We're smack bang in the middle of a "water emergency" and the state government is to blame, according to Shooters, Fishers and Farmers Party candidate Helen Dalton.
As the tap water runs brown and the lakes turn putrid in country towns across NSW, Mrs Dalton is pointing an accusatory finger at what she calls the government's "blatant water mismanagement".
She's met desperate people in country towns who have been unable to drink the contaminated tap water and have been relying on bottled water donated by Griffith locals.
"They feel like they need to help people, because the state government certainly isn't," Mrs Dalton said.
“Government water mismanagement created this disaster.

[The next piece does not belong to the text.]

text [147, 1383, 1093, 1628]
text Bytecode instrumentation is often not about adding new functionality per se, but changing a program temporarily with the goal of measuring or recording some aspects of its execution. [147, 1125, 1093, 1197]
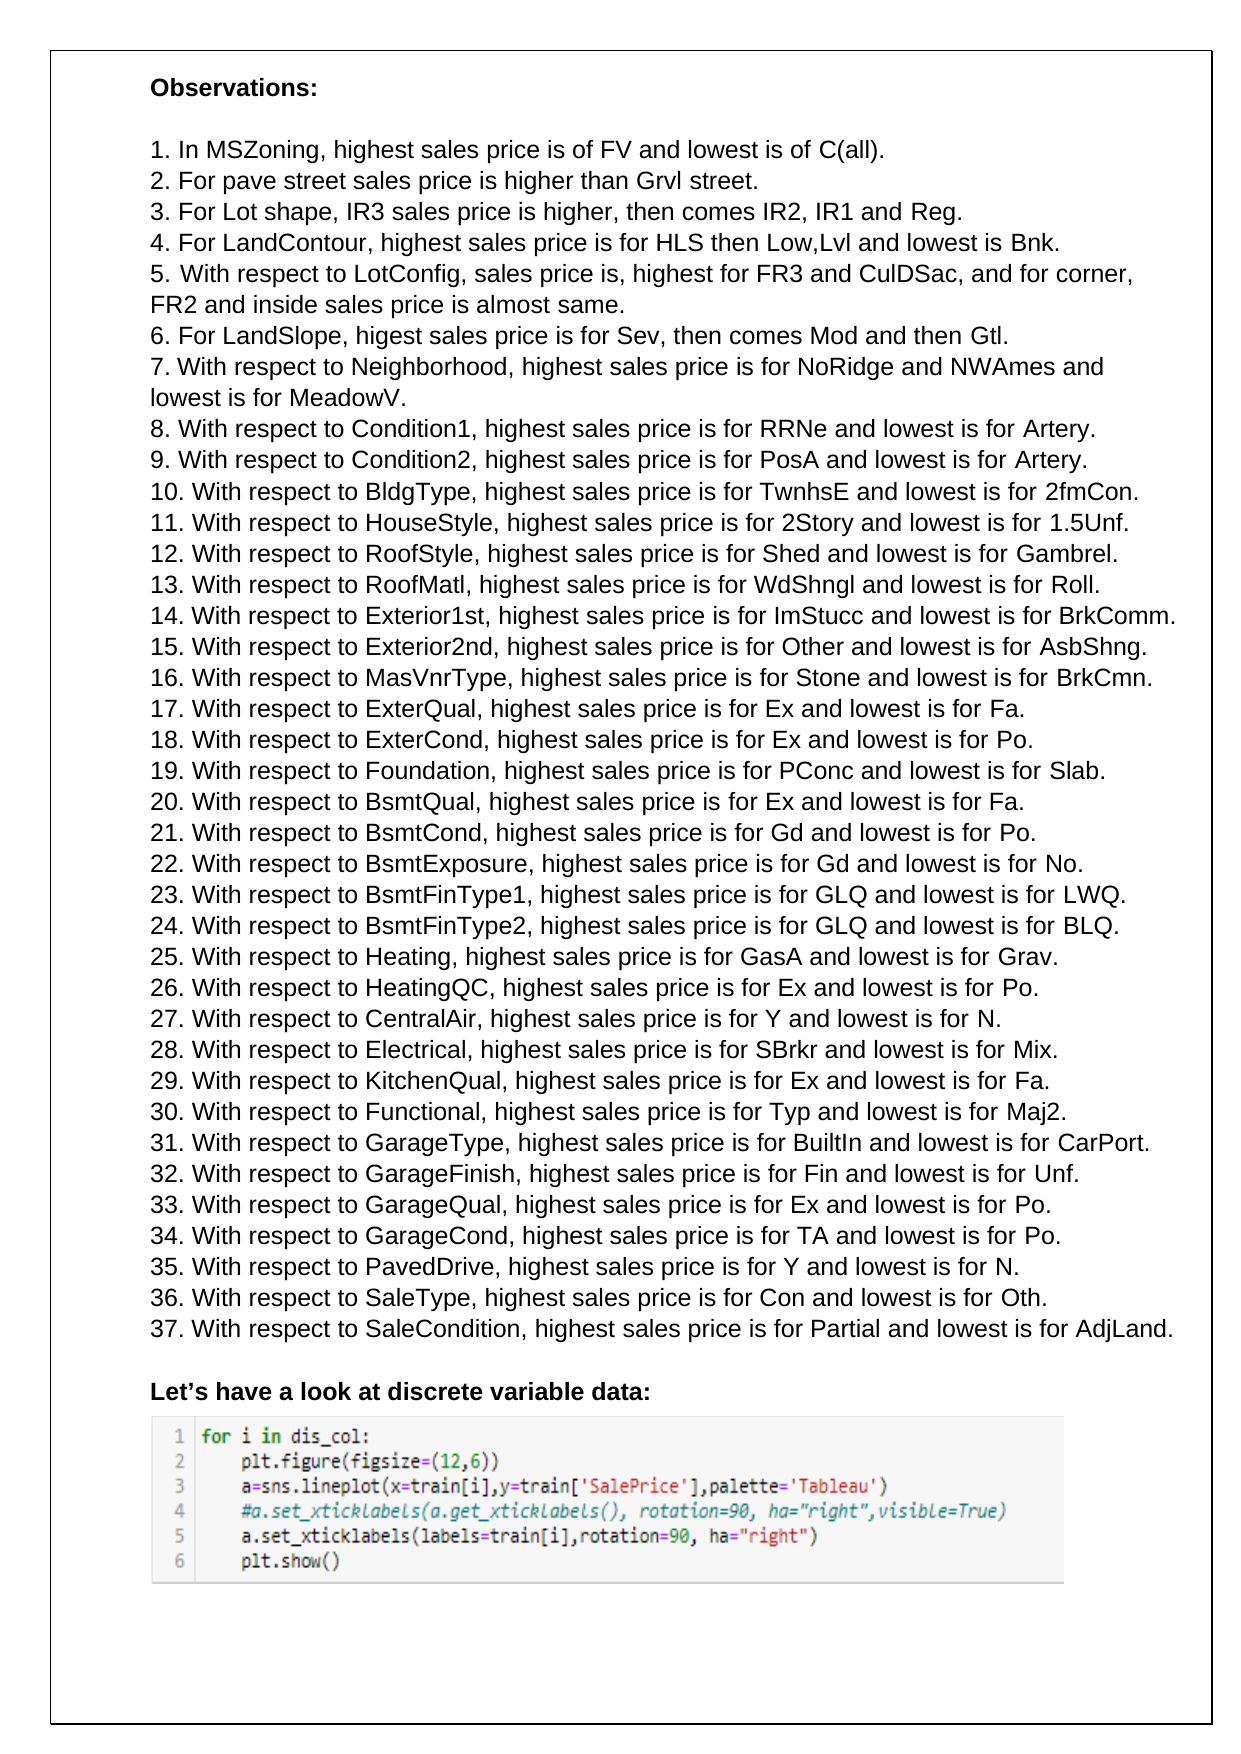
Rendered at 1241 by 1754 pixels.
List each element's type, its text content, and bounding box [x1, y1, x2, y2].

Government should be the ones supplying the bottled water, not other country people struggling with drought."
She lashed out angrily at Member for Murray Austin Evans, claiming that he didn't have what it takes to stand up to the Coalition and make meaningful change to water policy.
"Austin’s just a yes-man for the Libs," Mrs Dalton said.
As the state election looms menacingly, Mrs Dalton is promising to do a better job standing up to the government if elected.
She insists that minor parties on the crossbench can do a better job of twisting the government's arm and getting policy change through the parliament.
One policy change Mrs Dalton is advocating for is a law to allow the government to declare a state of emergency over man-made disasters.
She claims the current water crisis is one such man-made disaster, and that emergency aid needs to go to some of the worst struck towns.
However, under the current NSW laws the Premier can only call a state of emergency due to fire, flood, storm, earthquake, explosion, accident, epidemic or warlike action which endangers people’s health.
Mrs Dalton is campaigning on a platform of "change", and she insists that a seat of Murray led by Mr Evans won't offer the kind of change she thinks is necessary.
But Mr Evans hit back at Mrs Dalton, saying that she was merely sniping from the sidelines without providing any credible alternative policy.
"She’s once again talking in vague complaints and not coming up with any solutions," Mr Evans said. “Dealing with this stuff takes hard work, and we’re working on the details and not just trying to get a headline.”
Voters can expect the back-and-forth political sledging to get even more intense as the date of the state election on March 23 looms closer.